== DATASET ENTRIES ==
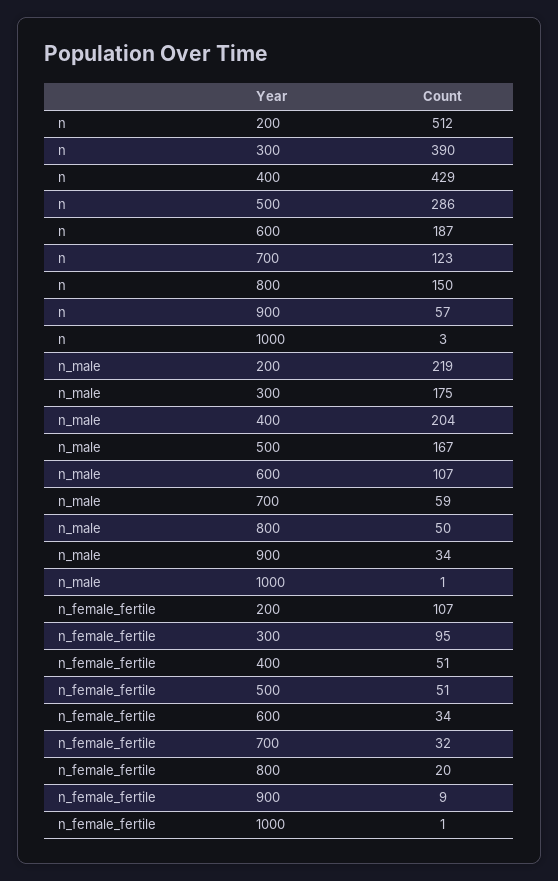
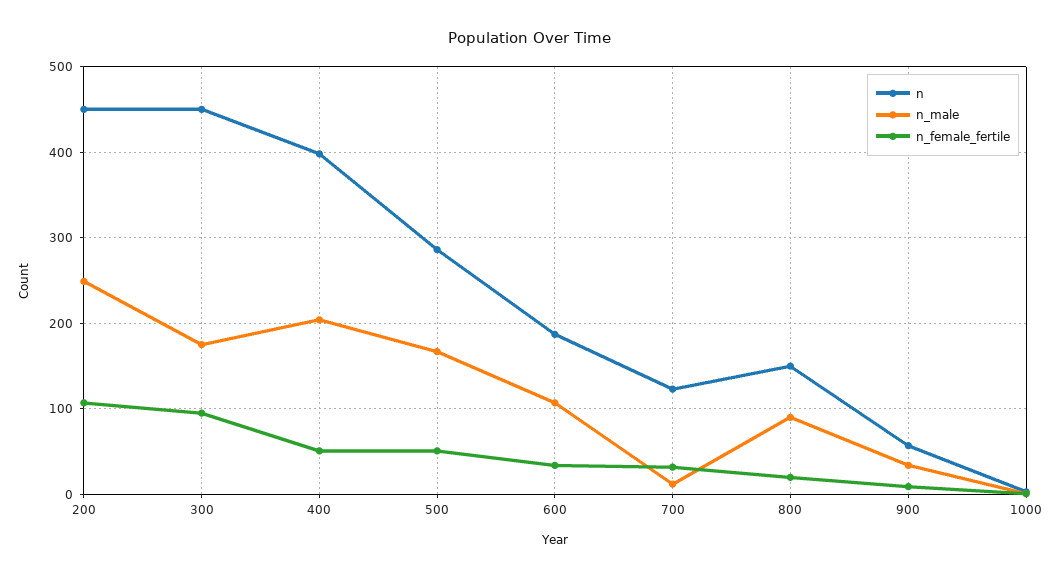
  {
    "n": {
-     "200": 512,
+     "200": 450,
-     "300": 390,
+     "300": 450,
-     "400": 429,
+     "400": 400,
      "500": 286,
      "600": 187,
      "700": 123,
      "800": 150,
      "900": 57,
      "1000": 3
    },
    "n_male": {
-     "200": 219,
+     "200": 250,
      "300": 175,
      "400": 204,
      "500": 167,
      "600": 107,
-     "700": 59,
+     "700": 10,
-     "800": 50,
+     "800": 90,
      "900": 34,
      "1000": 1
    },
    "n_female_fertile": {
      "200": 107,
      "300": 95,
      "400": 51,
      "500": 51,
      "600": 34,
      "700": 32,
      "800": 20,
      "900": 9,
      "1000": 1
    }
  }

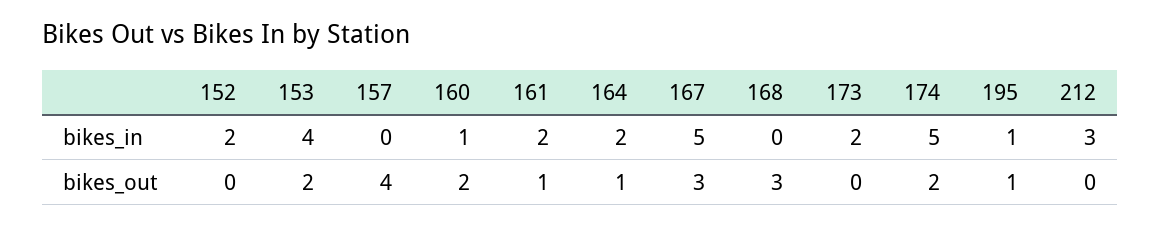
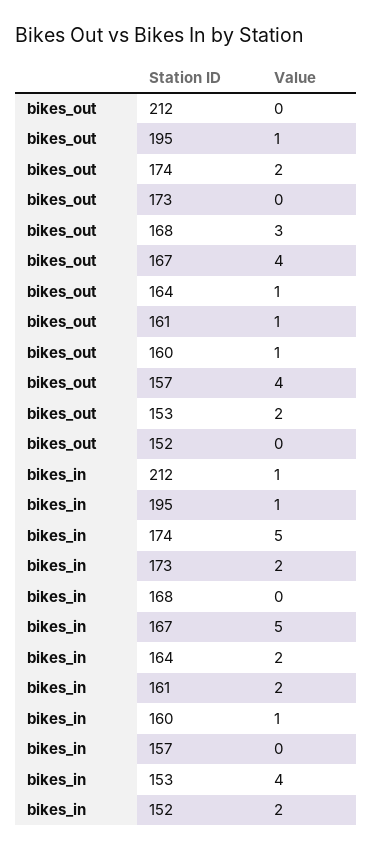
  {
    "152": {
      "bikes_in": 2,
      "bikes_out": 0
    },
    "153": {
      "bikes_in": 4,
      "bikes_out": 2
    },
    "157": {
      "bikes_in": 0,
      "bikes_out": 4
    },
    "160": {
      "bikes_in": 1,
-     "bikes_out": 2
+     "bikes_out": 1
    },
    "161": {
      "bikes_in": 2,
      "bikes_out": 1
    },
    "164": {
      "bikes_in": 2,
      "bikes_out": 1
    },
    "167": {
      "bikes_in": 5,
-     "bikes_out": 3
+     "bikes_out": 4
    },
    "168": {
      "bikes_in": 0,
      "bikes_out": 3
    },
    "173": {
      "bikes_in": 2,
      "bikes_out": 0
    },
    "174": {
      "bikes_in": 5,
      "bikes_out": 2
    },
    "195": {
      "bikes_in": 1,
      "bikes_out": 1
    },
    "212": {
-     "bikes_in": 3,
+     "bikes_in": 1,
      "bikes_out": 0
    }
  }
===
TASK TO CARRY OUT — Return each record as written, minus its images.

EXPECTED ANSWER —
  {
    "n": {
-     "200": 512,
+     "200": 450,
-     "300": 390,
+     "300": 450,
-     "400": 429,
+     "400": 400,
      "500": 286,
      "600": 187,
      "700": 123,
      "800": 150,
      "900": 57,
      "1000": 3
    },
    "n_male": {
-     "200": 219,
+     "200": 250,
      "300": 175,
      "400": 204,
      "500": 167,
      "600": 107,
-     "700": 59,
+     "700": 10,
-     "800": 50,
+     "800": 90,
      "900": 34,
      "1000": 1
    },
    "n_female_fertile": {
      "200": 107,
      "300": 95,
      "400": 51,
      "500": 51,
      "600": 34,
      "700": 32,
      "800": 20,
      "900": 9,
      "1000": 1
    }
  }

  {
    "152": {
      "bikes_in": 2,
      "bikes_out": 0
    },
    "153": {
      "bikes_in": 4,
      "bikes_out": 2
    },
    "157": {
      "bikes_in": 0,
      "bikes_out": 4
    },
    "160": {
      "bikes_in": 1,
-     "bikes_out": 2
+     "bikes_out": 1
    },
    "161": {
      "bikes_in": 2,
      "bikes_out": 1
    },
    "164": {
      "bikes_in": 2,
      "bikes_out": 1
    },
    "167": {
      "bikes_in": 5,
-     "bikes_out": 3
+     "bikes_out": 4
    },
    "168": {
      "bikes_in": 0,
      "bikes_out": 3
    },
    "173": {
      "bikes_in": 2,
      "bikes_out": 0
    },
    "174": {
      "bikes_in": 5,
      "bikes_out": 2
    },
    "195": {
      "bikes_in": 1,
      "bikes_out": 1
    },
    "212": {
-     "bikes_in": 3,
+     "bikes_in": 1,
      "bikes_out": 0
    }
  }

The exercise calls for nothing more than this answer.